"I left school when I was 14 to work and help out at home. Now I'm unemployed and I decided to get my high school diploma," said Jesus Gonzalez, 27, as he stood in the hallway of the school with his books under his arm after class.
He was waiting for two of his three children who attend separate classes at the Mediterrani school in Tarragona, northeastern Spain, in a former shantytown district that is now home to tower blocks of social housing.
"They are still getting over the fact I am here, they don't understand it. But the fact that I go to school with them seems to motivate them," added Gonzalez, whose tall frame stuck out above the kids running around him in the hall.
"This is a second opportunity for me, to try to study. But especially for my children, so they can go to university and do what I was not able to do."
The school launched the programme a month ago, letting parents attend classes separately from their children in a bid to improve the education results of the big local Roma population.
About 20 adults, many of them unemployed, are completing their high school diplomas at the school -- and, officials hope, motivating their children to finish their studies as well.

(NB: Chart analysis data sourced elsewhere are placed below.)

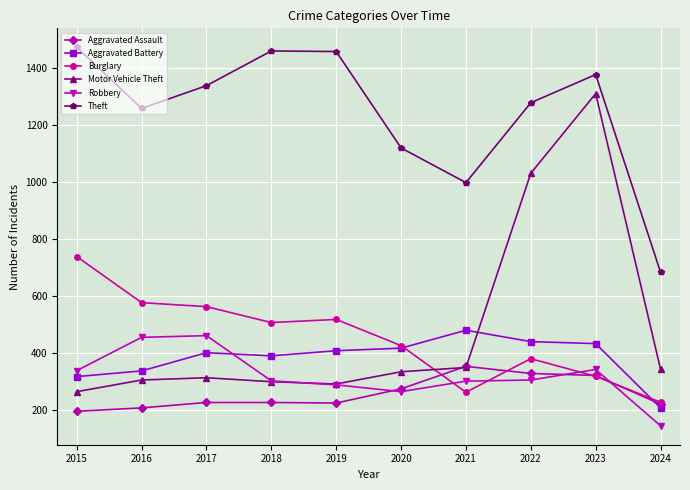

Where is the first local minimum for Theft?

2016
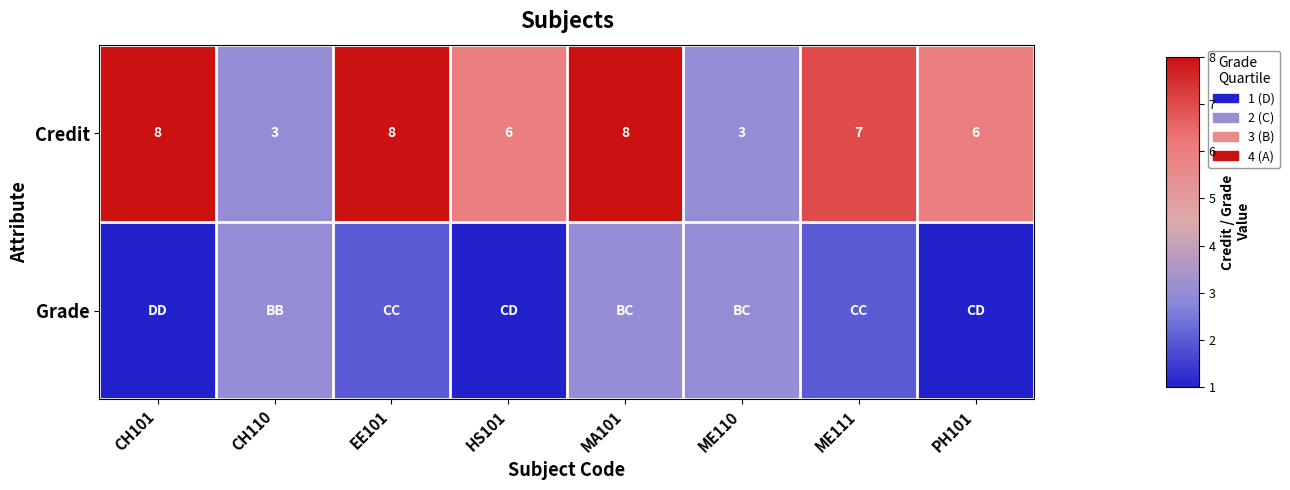

Read the Credit value at PH101.

6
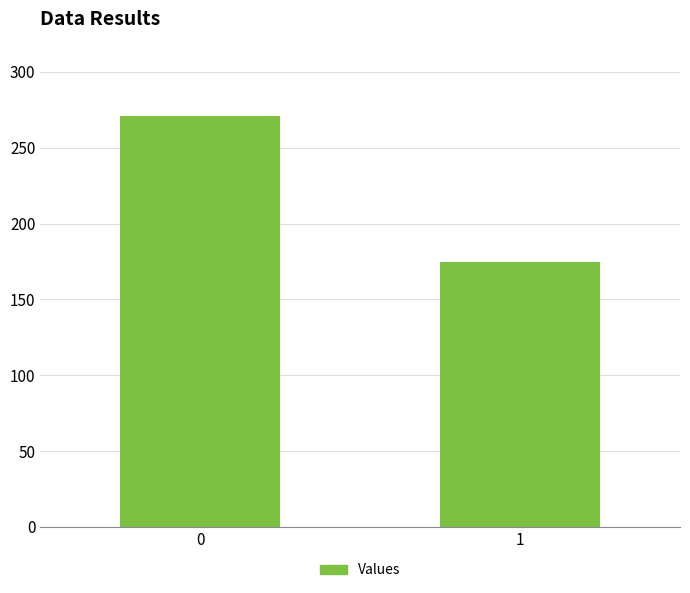

List the labels in order of value, largest first.

0, 1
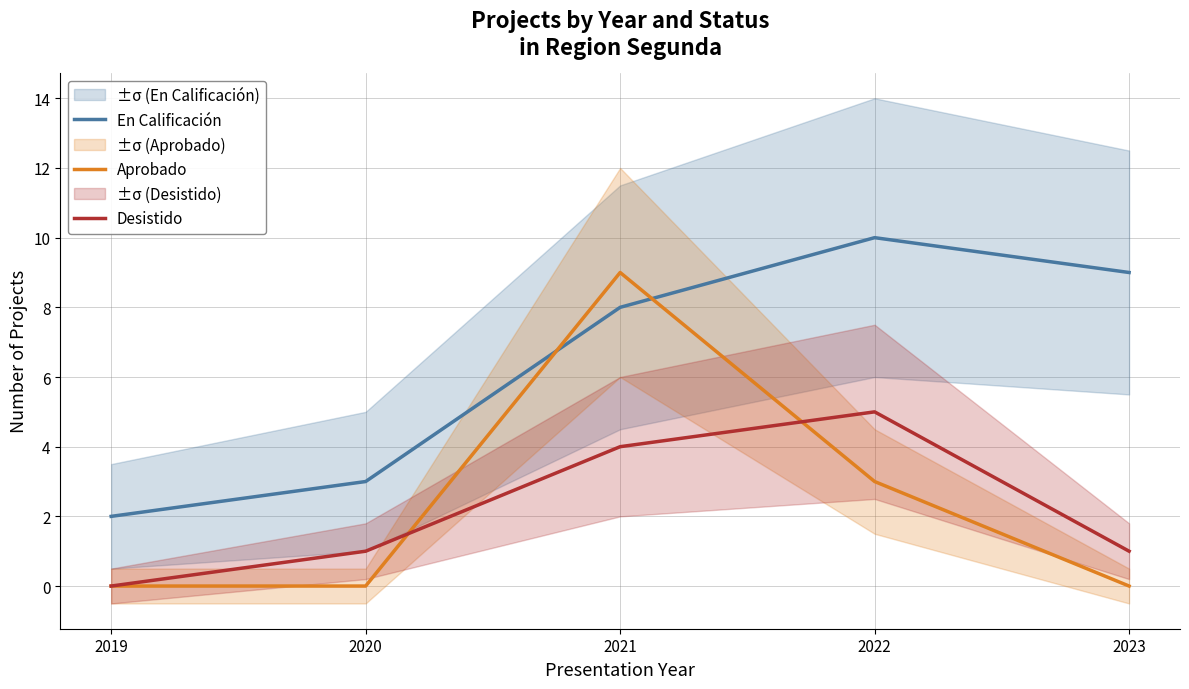

True or false: Aprobado has a value of 4 at 2023.

False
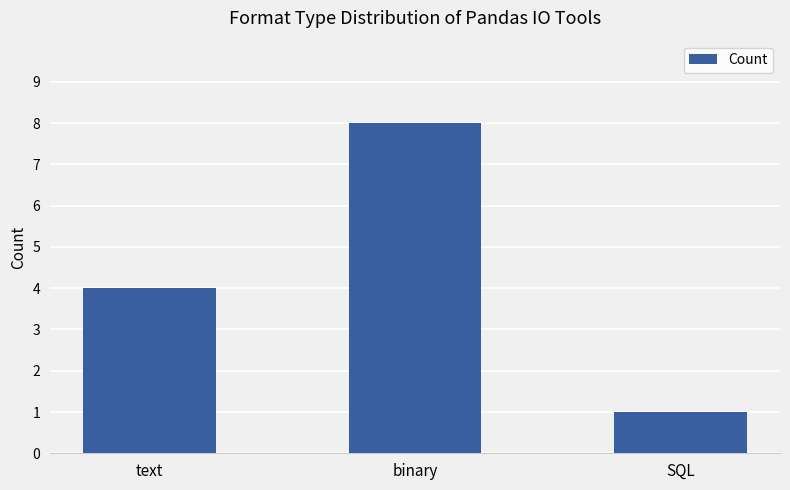

What is the greatest value displayed?

8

In some respects, Roma have melded into Spanish life, with the country's signature flamenco music and dance drawing heavily from their culture. But Spain's population of around 750,000 Roma still suffer social exclusion.
About four percent of all Roma still live in makeshift camps and their unemployment rate stood at 36 percent in 2011, high above the national average, according to the Roma Secretariat Foundation, which works to improve their living conditions.

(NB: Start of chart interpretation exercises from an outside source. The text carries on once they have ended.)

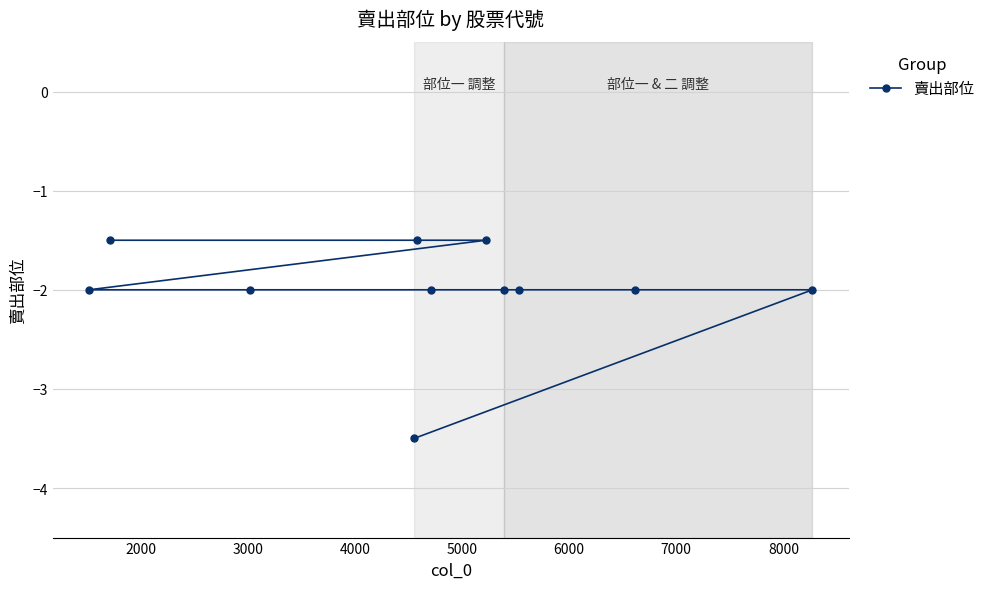

What is the greatest value displayed?

-1.5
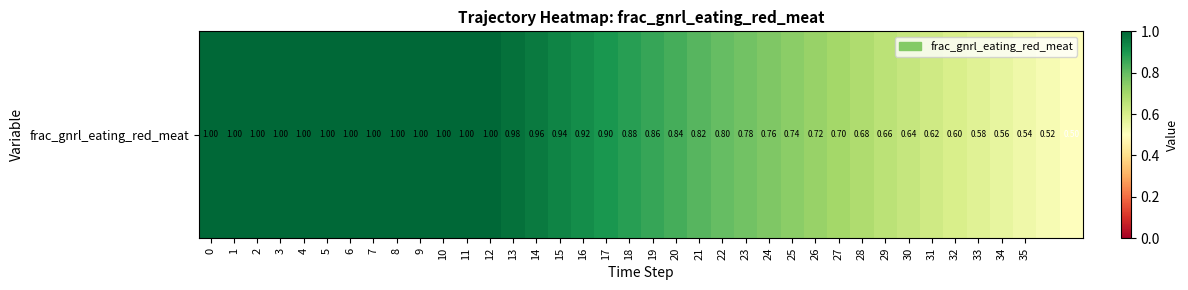

Reading left to right, what are all the values shown in this chart?

1.0	1.0	1.0	1.0	1.0	1.0	1.0	1.0	1.0	1.0	1.0	1.0	1.0	1.0	1.0	0.9	0.9	0.9	0.9	0.9	0.8	0.8	0.8	0.8	0.8	0.7	0.7	0.7	0.7	0.7	0.6	0.6	0.6	0.6	0.6	0.5	0.5	0.5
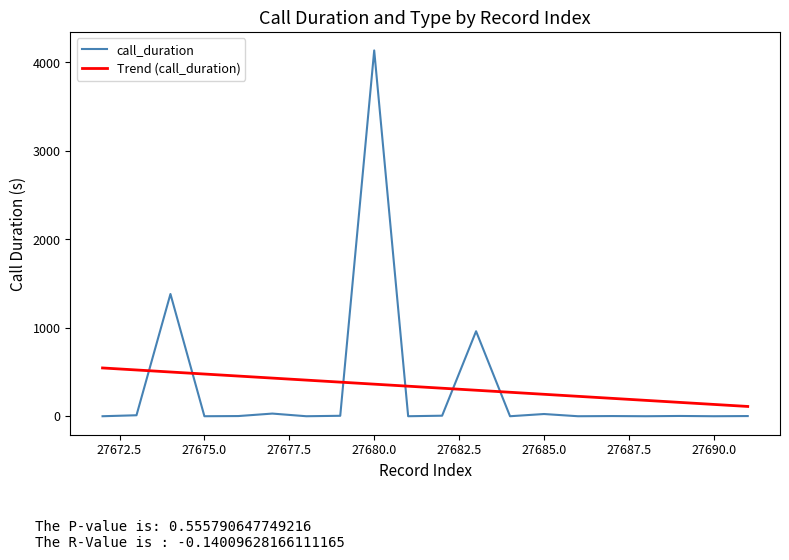

What is the maximum value shown in the chart?

4136.0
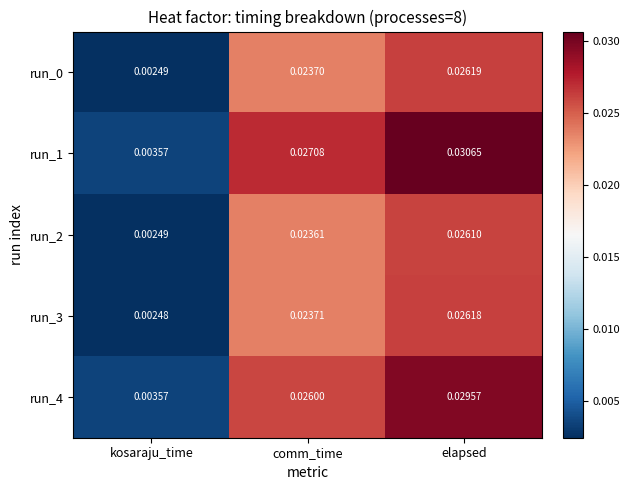

List the labels in order of run_1 value, smallest first.

kosaraju_time, comm_time, elapsed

The record in education -- an area that many experts believe is the key to pulling Roma out of poverty -- is especially poor.
Just over half of Spain's Roma have no formal education, and 8.6 percent are illiterate.
"There is a lack of family support. The majority of parents and grandparents have no education and have moved forward without it. For this reason they do not give it the importance that it deserves," said Monica Chamorro, the foundation's director for education programmes.
But with Spain struggling through a prolonged economic downturn since a property bubble burst in 2008, throwing millions out of work, this attitude appears to be slowly changing.
"Many families are realising that education is necessary and it can improve the lives of their children," said Chamorro.
The school had a high absenteeism rate before, but not anymore, said 31-year-old teacher Teresa Castaneda.
"Children did not see why they should go to school and their families showed no interest. Now they think: 'I do not want to be like my father, I do not want to return to school when I am older,' and they are more motivated," she said.
The school also provides courses in English and computer skills, as well as Spanish classes for those who can't read. Those are popular with immigrants and illiterate Roma women like Josefa Amador.
At the age of nine, Amador left school at her father's urging. Now a 34-year-old housewife, she can barely read and write -- so last year she signed up for literacy classes.
"At least now if my son has questions when he does his homework, I can help him a little bit. Before I could not even read his assignments," she said.